Here at Whiskers Gone Wild we only know two things for sure:
- Pet adoption is one of the best ways to find a furry friend!
- A senior pet can be the best pet companion you’ll ever have!
How do we know this? Because over the last five years we’ve adopted a dog, a cat, and two ratties. And, what about senior pets? How do we know they’re the best? Well, we have Alvin.
In truth, we don’t really think of Alvin as an old dog. In our minds, he’s still just a pup. He sure acts like one, but he is nearing double digits. So, we guess he’s technically a senior. Since he’s so great though, we thought he could be the poster-boy for all those senior pups who are still looking for their forever homes!
So, if you’re for a new furry companion here are five reasons to adopt a senior.
They may be old, but that doesn’t mean they don’t have spunk!
Alvin is almost ten now, but that doesn’t stop him from living his best life. Every year he participates in the SPCA Strut your Mutt, a 3k walk/run to support pet adoptions. He goes on countless walks with his younger brother and sister, Zeus and Hazel, and despite being twice their age he’s never lost a step, and sometimes he even insists on leading the pack!
To top it all off, Alvin visits the groomer every month. Because he still likes to look good. And he almost always comes back with his mohawk dyed a new color. We don’t ask the groomer for this. We’re pretty sure he does.
Old doesn’t mean sick and tired
Senior dogs aren’t sick dogs. Alvin visits the vet as often as his siblings. We keep his shots updated. We make sure that he takes his heart-worm preventative, and we use medication to keep the fleas and ticks away.
The point is your senior pet can be just as healthy as your puppy or kitty.
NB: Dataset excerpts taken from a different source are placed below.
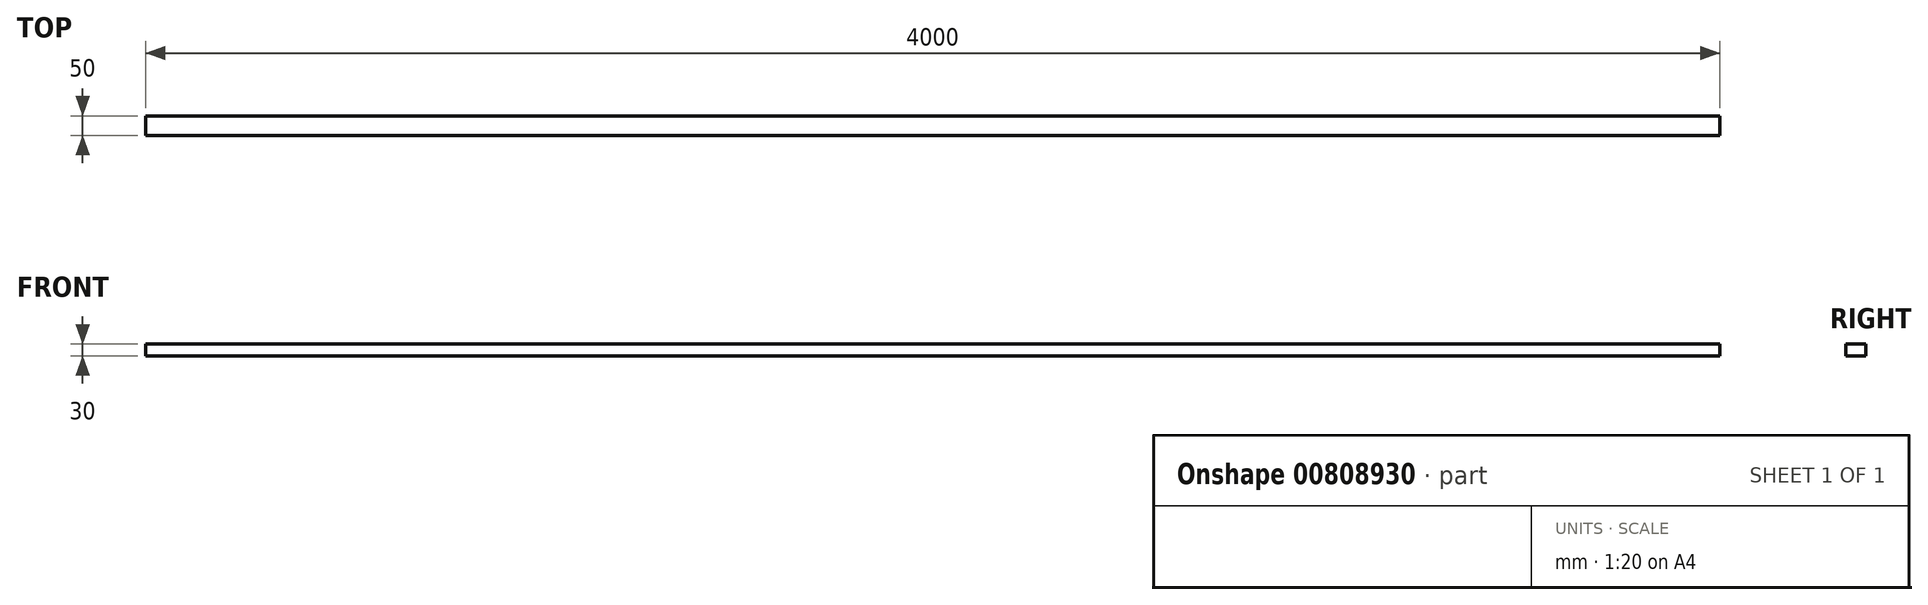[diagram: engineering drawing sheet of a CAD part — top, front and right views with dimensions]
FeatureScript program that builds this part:
annotation { "Feature Type Name" : "Feature", "Feature Type Description" : "" }
export const myFeature = defineFeature(function(context is Context, id is Id, definition is map)
    precondition{}
    {
        {
            var Q0;
            Q0=qCreatedBy(makeId("Right.planeOp"),FACE);
            var sketch = newSketch(context, id + "F0", { "sketchPlane" : qUnion([Q0])});
            skLineSegment(sketch, "E0.bottom", {"start": v(0, 0) * mm, "end": v(50, 0) * mm});
            skLineSegment(sketch, "E0.top", {"start": v(0, 30) * mm, "end": v(50, 30) * mm});
            skLineSegment(sketch, "E0.left", {"start": v(0, 0) * mm, "end": v(0, 30) * mm});
            skLineSegment(sketch, "E0.right", {"start": v(50, 0) * mm, "end": v(50, 30) * mm});
            skSolve(sketch);
        }
        {
            var Q0;
            Q0 = qSketchRegion(id + "F0", true);
            extrude(context, id + "F1", {"entities" : qUnion([Q0]), "oppositeDirection" : true, "depth" : 4000 * mm, "offsetDistance" : 25 * mm});
        }
    });
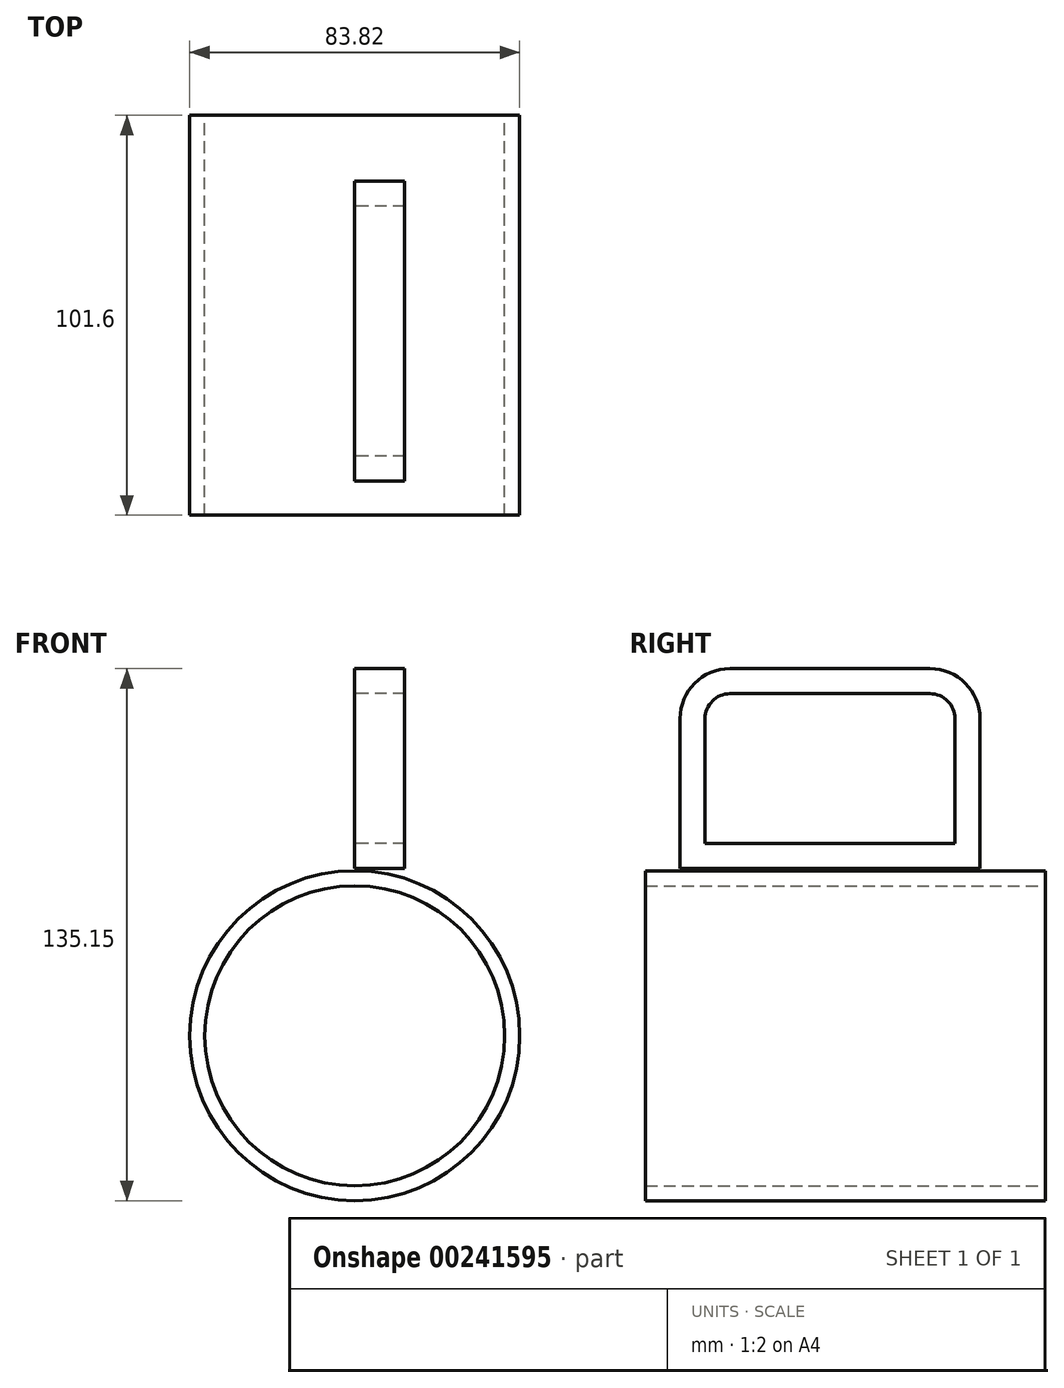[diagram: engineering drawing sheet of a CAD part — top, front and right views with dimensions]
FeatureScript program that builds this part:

In some aspects their more healthy. Did you know that puppies shouldn’t even leave the house before twelve weeks?
To be honest, Alvin is the one who leaps off the couch when he hears the word walk, whereas the baby boy in the family slowly slumps off whatever comfortable piece of furniture he’s lying on and then proceeds to stroll on over to either Kristen or I so we can leash him up. Glance over to Alvin and he has his leash in his mouth jumping up and down in front of the door, basically screaming at us at us: “Hurry up. Let’s roll!” He’s also willing to try new things, he’s such an extrovert!
Your senior dog will be ready to hit the park as soon as you leave the shelter!
They say you can’t teach an old dog new tricks, but who cares? You don’t have to teach them anything (usually).
Picture this: You just got your new puppy. They’re puppy pads strewn all over the floor of your living room, and that precious little pup still manages to drop a load in the one spot that isn’t covered. But you don’t have to worry about that with a senior dog.
And that senior cat knows exactly what the litter box is for.
What about shake, sit, roll over? Your senior dog knows them all, and they walk on the leash just fine.
I’ll be honest though, with age comes stubbornness, and if it’s raining outside Alvin still poops on the carpet.
I mean, it’s been nine freaking years, bro. C’mon!
Let’s face it, they appreciate us more than the puppies do…
Some dogs *cough* Hazel *cough* would go home with anyone. Not Alvin though. He’s spent nine years with us. He knows who fills his kibble bowl.
The same goes for those senior shelter dogs and cats. Once you take them home they’ll love you forever!
Because all dogs deserve a good home!
Look, puppies and kittens are great, and a lot of the time they don’t need much help getting adopted. They’re cute, they’re cuddly, they’re puppies and kittens! They sell themselves! But senior dogs don’t always have such luck.
Often they’re the victims of a lot of stigmas. People think they’re sick, they’re lazy, that something is wrong with them.
Speaking from experience, I can tell you this- there is nothing wrong with those senior puppers! They’re just as fun, just as cuddly, and just as adoptable as any puppy is.
So, if you’re looking for pupper or cat, consider a senior. They got a lot of love to give!